EXERCISE TEXT:
Initial Design Notes (stuff I wrote before writing the EZ* classes,
may be useful to understand what I was thinking) 
==================

The below items are all sort of dated. What I want to do now is
basically start over (hey, you have to do that at least once per
programming project, right?). I want to do things in a more
intelligent OO way; the current way is sort of a bunch of stupid hacks
that evolved over time. Here are some initial thoughts.

Gtk+ will be used as a model; basically I'll be implementing a
"toolkit" for interactive canvas items, instead of a toolkit for
interactive widgets.

At the root of the hierarchy, we'll have EZItem; EZItem will be
directly descended from GnomeCanvasItem.

Under EZItem we will have EZContainer->EZBin, a container object. Most
items will be containers; for example, a rectangle can have text in
it. Containers just draw their children on top of themselves and
resize the children when they are resized. Also, children are confined
within the bounds of the container.

RAW DATA:

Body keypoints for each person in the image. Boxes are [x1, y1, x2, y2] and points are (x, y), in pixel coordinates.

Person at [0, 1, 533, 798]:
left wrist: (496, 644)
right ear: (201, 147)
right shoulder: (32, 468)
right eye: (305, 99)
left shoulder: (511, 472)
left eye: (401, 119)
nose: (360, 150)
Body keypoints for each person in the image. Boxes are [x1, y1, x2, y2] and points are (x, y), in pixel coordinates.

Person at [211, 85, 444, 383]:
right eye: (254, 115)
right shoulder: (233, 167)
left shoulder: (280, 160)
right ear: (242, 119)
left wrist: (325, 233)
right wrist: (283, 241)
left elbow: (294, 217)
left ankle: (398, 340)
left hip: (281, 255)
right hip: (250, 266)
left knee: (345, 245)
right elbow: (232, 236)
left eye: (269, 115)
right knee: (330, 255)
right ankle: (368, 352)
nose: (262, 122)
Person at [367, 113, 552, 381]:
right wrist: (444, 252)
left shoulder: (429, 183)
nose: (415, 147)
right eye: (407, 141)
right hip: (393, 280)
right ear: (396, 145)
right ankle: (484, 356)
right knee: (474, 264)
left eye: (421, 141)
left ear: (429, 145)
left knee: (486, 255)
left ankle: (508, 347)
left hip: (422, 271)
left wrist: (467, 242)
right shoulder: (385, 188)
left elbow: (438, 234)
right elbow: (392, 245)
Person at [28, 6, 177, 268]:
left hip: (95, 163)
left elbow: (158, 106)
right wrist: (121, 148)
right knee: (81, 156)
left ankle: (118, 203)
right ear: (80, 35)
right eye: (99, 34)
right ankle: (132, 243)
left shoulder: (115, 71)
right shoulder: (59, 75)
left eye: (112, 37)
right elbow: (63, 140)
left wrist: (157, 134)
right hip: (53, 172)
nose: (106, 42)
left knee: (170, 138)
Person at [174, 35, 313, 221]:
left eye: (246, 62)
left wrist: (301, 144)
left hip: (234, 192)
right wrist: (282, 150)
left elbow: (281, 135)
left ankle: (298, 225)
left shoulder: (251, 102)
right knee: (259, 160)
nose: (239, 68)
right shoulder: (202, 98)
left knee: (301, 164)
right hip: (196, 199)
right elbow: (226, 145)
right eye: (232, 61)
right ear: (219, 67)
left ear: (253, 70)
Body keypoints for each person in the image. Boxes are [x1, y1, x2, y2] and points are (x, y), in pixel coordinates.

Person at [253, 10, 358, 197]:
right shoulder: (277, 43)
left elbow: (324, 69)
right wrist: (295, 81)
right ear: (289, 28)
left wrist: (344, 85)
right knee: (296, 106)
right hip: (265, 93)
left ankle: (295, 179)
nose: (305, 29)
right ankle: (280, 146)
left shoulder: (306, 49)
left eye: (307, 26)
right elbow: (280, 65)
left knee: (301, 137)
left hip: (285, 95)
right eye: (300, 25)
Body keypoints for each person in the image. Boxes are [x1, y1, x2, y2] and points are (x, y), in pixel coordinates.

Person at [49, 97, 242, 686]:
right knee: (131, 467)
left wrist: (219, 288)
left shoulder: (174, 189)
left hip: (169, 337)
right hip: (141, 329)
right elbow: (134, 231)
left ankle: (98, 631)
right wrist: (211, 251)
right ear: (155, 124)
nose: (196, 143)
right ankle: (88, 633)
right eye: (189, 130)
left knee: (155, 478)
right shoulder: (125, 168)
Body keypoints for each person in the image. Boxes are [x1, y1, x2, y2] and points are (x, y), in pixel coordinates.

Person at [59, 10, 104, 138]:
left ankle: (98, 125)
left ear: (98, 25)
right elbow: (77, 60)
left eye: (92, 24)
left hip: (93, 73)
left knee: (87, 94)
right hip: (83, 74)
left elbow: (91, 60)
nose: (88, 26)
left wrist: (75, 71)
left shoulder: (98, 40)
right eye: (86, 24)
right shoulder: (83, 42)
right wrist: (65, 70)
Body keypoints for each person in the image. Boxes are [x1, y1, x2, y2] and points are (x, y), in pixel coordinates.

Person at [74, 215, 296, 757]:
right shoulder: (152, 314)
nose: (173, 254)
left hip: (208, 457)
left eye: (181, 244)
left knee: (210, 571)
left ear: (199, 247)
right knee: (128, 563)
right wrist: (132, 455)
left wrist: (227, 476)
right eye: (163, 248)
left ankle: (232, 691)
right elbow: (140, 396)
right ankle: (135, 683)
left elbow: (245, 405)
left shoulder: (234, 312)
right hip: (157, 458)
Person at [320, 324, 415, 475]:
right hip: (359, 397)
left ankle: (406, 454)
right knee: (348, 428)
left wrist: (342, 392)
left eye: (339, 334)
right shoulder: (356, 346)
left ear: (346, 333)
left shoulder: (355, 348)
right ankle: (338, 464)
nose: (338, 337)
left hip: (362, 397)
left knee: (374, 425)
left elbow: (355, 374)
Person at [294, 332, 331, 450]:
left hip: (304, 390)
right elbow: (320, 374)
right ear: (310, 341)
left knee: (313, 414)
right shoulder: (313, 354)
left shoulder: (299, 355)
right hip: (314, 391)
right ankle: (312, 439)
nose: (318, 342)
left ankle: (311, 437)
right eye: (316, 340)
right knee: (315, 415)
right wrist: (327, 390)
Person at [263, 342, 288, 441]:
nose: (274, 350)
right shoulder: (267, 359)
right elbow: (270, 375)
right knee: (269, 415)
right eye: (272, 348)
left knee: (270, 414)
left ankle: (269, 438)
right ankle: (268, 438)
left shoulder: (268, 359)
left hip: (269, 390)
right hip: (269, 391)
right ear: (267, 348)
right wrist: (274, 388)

YOUR OBJECTIVE: Pick up the design notes on the interactive canvas item toolkit after their last sentence and keep writing them. You won't need the rows for this.

TASK ANSWER:
There will probably be an EZCanvas which is a toplevel container
holding multiple children. Its features will be set_background, etc.,
and maybe show/hide grid lines. Like other containers, children are
confined to the EZCanvas, and must stay above it.

Within each container, only the container or a single child can be
editable at any one time. Since all items are in a toplevel EZCanvas
container, only a single child is being edited at any time. By
"edited" we mean "responding directly to mouse events."

Probably EZCanvas will keep a pointer to the item currently being edited.

Grouping: EZGroup will be another container type. It works naturally 
with the container system, since we want to either be editing the whole
group, or a single sub-item. Scaling and confinement to group bounds 
happens naturally in the same way it does for other containers.

Selection: We want to allow selection and deselection of EZItems. To
this end, they will all need to be able to draw themselves in a
"selected" state; this should be distinct from the "editing" state.
Perhaps we can provide an EZSelection object, which is not a canvas
item, just an object that monitors select, unselect, and delete events
and keeps up with the currently selected items.

Handles: Items implement their own handles as part of the "editable"
state. Therefore only one object has handles at a time. Handles are
invisible to library user.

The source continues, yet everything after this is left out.